A 2 percent tax on premiums for insurance directly procured by and provided to its parent or affiliate for Washington risks is due on March 1st. Washington risks are defined as the share of risk covered by the premiums attributed to this state, based upon where the underlying risks are located or the losses or injuries giving rise to covered claims arise. The captive insurer may use any reasonable method of determining such an allocation, including actuarial analysis or use of a proxy such as sales, property value, or payroll. Whether it is paid directly or is paid as a reimbursement through an indemnity policy does not change the determination of Washington risk. Washington risks do not include any risks covered under workers compensation.

Failure to pay the premium tax will result in the same penalties and interest under current law for delinquent insurers and taxpayers. Taxes and fees must be credited to the state general fund.

Public and Nonprofit Entities Exemption. Nonprofit organizations or public entities in Washington, including higher education institutions, who independently procure insurance are exempt from the requirements on exempt commercial purchasers.

Other. This bill contains a severability clause. The exclusion for captives and exempt commercial purchasers from laws regarding the premiums tax and unauthorized insurance applies both retroactively and prospectively.

Appropriation: None.

Fiscal Note: Requested on January 29, 2020.

Creates Committee/Commission/Task Force that includes Legislative members: No.

Effective Date: The bill contains an emergency clause and takes effect immediately.

Staff Summary of Public Testimony on Proposed Substitute: PRO: There is uncertainty in this market. This bill clarifies the uncertainty. Companies rely on law and case law. Please consider a compromise. This compromise bill is the only constitutional solution. Captive insurance is self-insurance and needs no consumer protection. Innovative companies have risks that admitted insurance cannot handle. Companies may also be in situations where there is a high deductible on admitted insurance. These situations require captive insurance. Captive insurance is not defined in current statute, and any definition currently in statute would not cover these types of insurance. Captives ensure funds are available when needed. We believe this bill should apply retroactively and prospectively. The Nonadmitted and Reinsurance Reform Act makes clear that industrial insurance or workers compensation is separate from this.

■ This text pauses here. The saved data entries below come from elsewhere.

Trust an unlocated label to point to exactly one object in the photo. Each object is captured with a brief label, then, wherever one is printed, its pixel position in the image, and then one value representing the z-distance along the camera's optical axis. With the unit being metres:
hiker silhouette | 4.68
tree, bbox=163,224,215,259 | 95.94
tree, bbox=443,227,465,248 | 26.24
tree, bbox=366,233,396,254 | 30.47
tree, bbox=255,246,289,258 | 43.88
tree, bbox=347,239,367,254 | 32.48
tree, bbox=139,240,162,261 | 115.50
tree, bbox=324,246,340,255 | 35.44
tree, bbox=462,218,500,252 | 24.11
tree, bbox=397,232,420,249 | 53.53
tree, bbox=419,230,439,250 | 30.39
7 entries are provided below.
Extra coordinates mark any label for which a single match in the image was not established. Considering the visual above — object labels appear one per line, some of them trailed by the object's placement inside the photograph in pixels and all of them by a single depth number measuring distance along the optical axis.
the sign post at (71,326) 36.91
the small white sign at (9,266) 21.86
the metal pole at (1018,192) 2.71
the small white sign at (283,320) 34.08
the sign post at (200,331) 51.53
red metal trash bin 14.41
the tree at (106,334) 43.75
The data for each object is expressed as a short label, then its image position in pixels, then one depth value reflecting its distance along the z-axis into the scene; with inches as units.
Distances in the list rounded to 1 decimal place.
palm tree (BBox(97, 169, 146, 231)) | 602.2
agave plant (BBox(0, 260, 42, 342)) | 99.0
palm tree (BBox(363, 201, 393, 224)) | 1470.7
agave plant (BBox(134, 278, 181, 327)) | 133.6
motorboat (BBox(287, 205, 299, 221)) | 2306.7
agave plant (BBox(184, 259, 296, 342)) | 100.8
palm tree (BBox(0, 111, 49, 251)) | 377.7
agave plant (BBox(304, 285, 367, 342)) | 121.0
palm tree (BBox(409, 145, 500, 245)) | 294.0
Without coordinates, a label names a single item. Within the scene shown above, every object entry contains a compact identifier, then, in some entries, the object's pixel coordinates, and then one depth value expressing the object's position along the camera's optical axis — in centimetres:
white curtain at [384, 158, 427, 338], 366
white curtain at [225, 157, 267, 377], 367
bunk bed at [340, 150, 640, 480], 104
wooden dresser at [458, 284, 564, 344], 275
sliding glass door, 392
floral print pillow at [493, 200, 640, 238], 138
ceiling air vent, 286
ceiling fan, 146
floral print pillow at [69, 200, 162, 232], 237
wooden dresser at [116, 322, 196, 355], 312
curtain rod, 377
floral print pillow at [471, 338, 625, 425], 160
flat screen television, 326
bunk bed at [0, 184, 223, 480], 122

CON: There may be unintended consequences to surplus lines, and other insurance products. This issue was brought to the OIC by the business community. Captives are valuable and important to businesses. Without them they would have to go to the admitted market, to surplus lines, or keep money in an account. Keeping money in an account is not something businesses want to do. B&O tax is charged on the business's total receipts and premium tax is exempt from B&O tax. Premiums are exempt on certain types of taxation.

Persons Testifying: PRO: Senator Mark Mullet, Prime Sponsor; Dan Coyne, Responsible Employer Coalition; Grace Yuan, K&L Gates. CON: Anna Lisa Gellerman, Office of the Insurance Commissioner.

Persons Signed In To Testify But Not Testifying: No one.